------ Data extracts ------

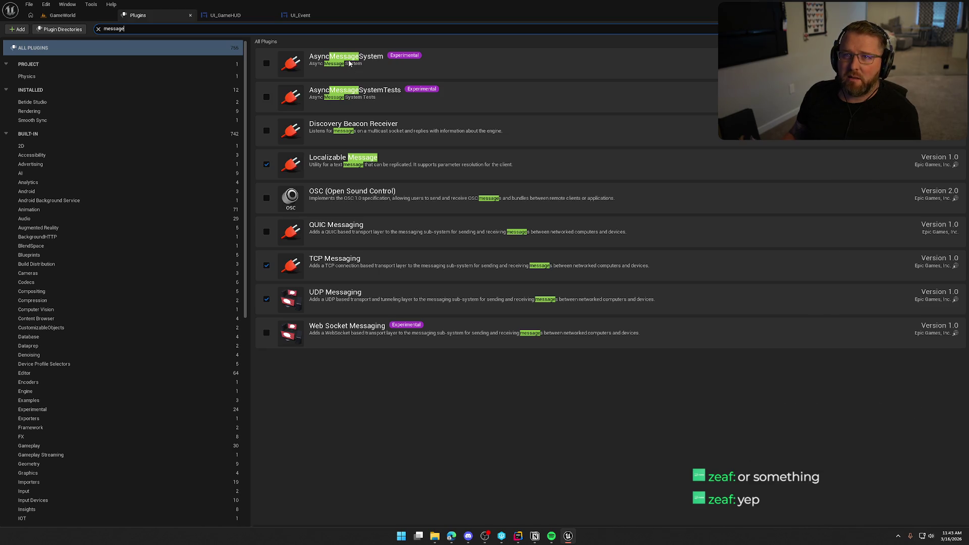
# Enable the experimental AsyncMessageSystem plugin, confirm the warning, and restart via the code editor
pyautogui.click(266, 63)
pyautogui.click(539, 287)
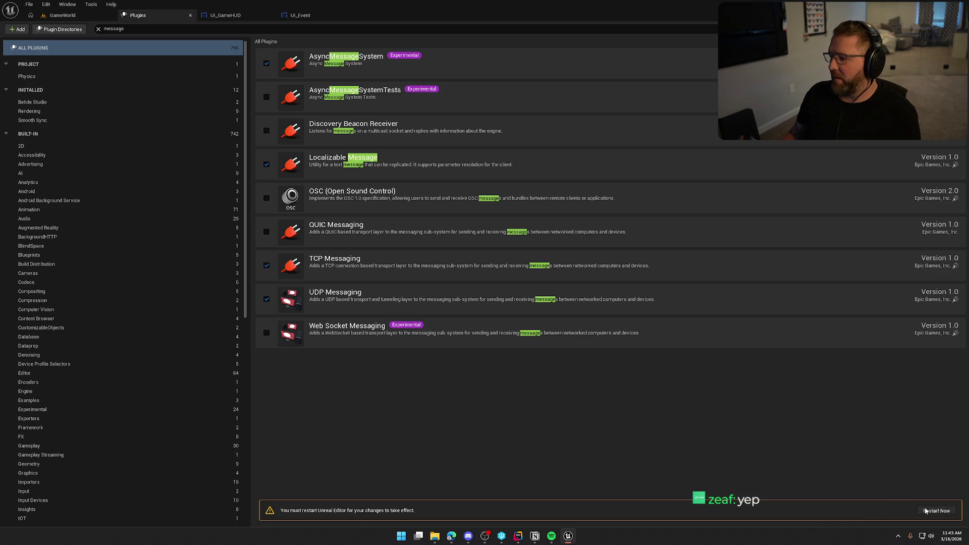
pyautogui.press('alt+Tab')
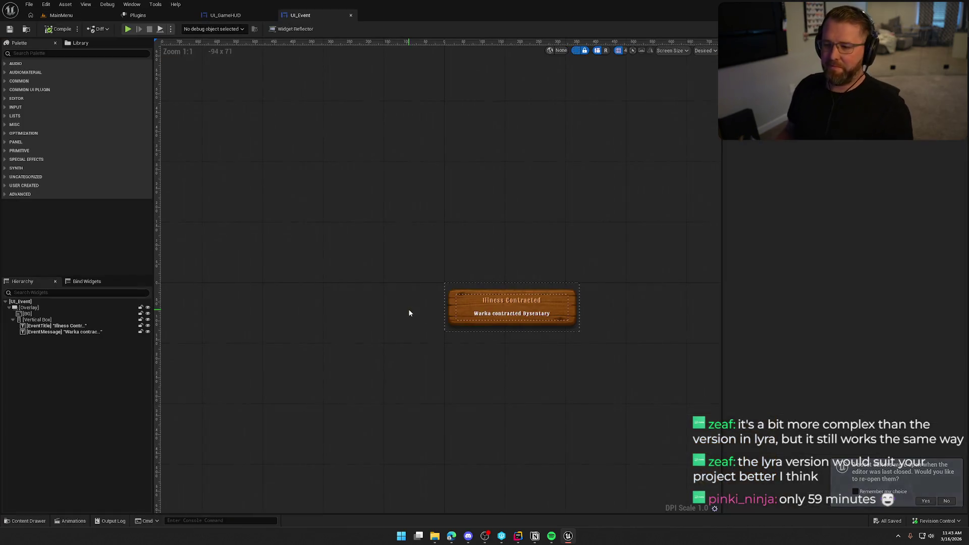
pyautogui.scroll(3, 358, 204)
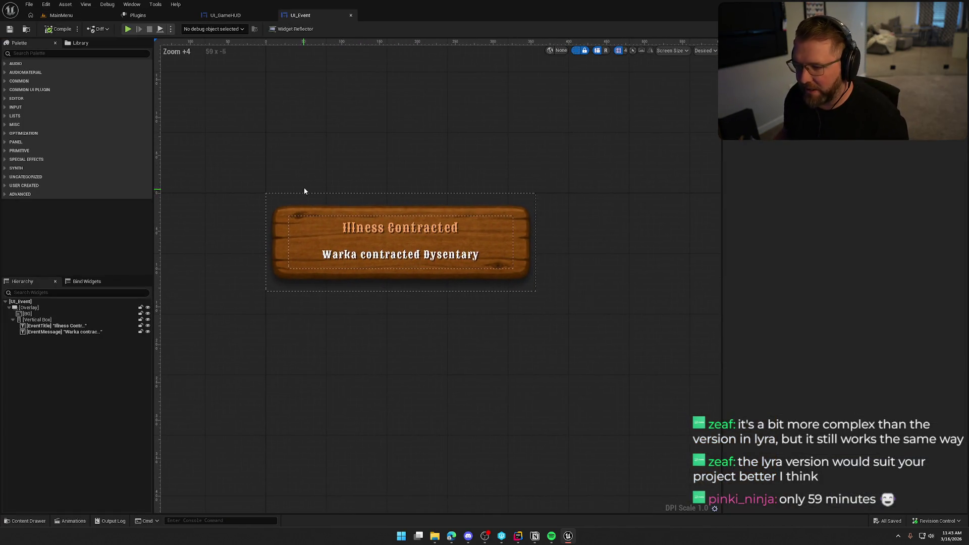
pyautogui.scroll(-1, 306, 166)
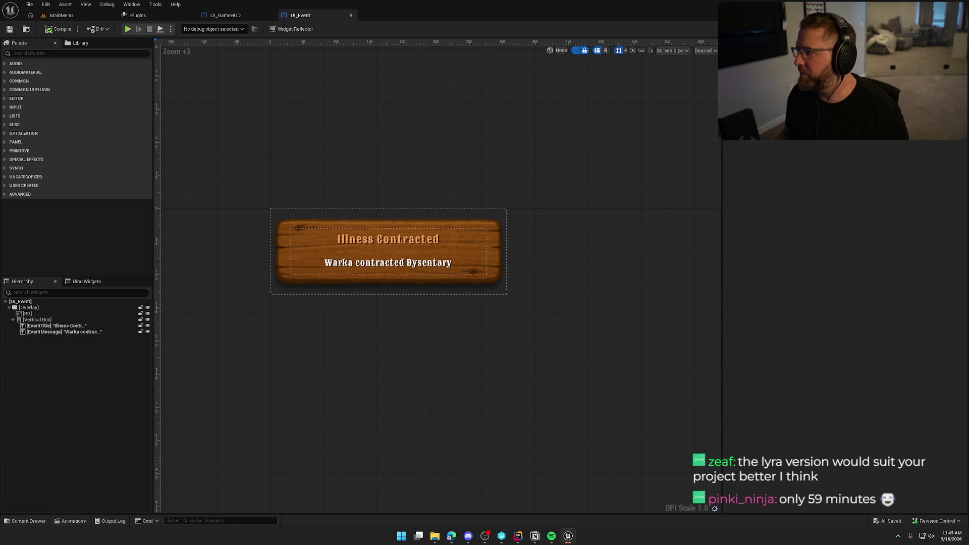
# Return to UI_GameHUD and show its event graph
pyautogui.click(224, 15)
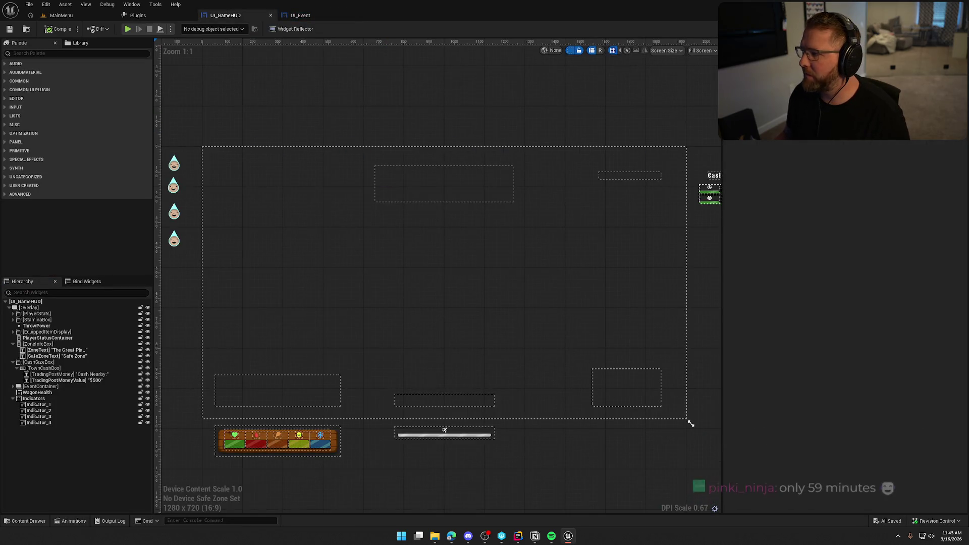
pyautogui.click(935, 28)
pyautogui.scroll(-3, 502, 288)
pyautogui.scroll(-2, 502, 289)
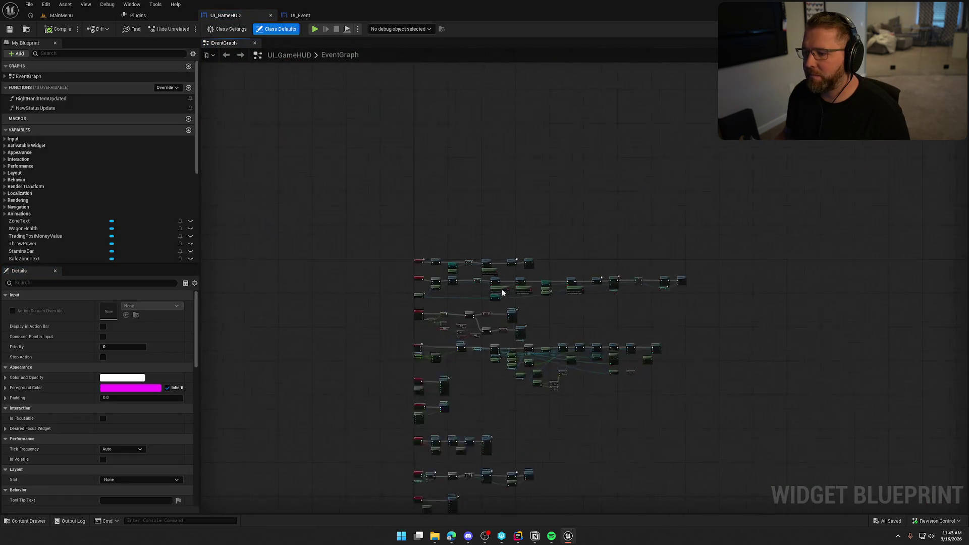
pyautogui.scroll(3, 502, 289)
# Add a Start Listening for Async Message node to the UI_GameHUD event graph
pyautogui.rightClick(446, 186)
pyautogui.press('Escape')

------

What is being asked
The result should be the same data as above, line for line, with the pictures gone.

Output of the exercise
# Enable the experimental AsyncMessageSystem plugin, confirm the warning, and restart via the code editor
pyautogui.click(266, 63)
pyautogui.click(539, 287)
pyautogui.press('alt+Tab')
pyautogui.scroll(3, 358, 204)
pyautogui.scroll(-1, 306, 166)
# Return to UI_GameHUD and show its event graph
pyautogui.click(224, 15)
pyautogui.click(935, 28)
pyautogui.scroll(-3, 502, 288)
pyautogui.scroll(-2, 502, 289)
pyautogui.scroll(3, 502, 289)
# Add a Start Listening for Async Message node to the UI_GameHUD event graph
pyautogui.rightClick(446, 186)
pyautogui.press('Escape')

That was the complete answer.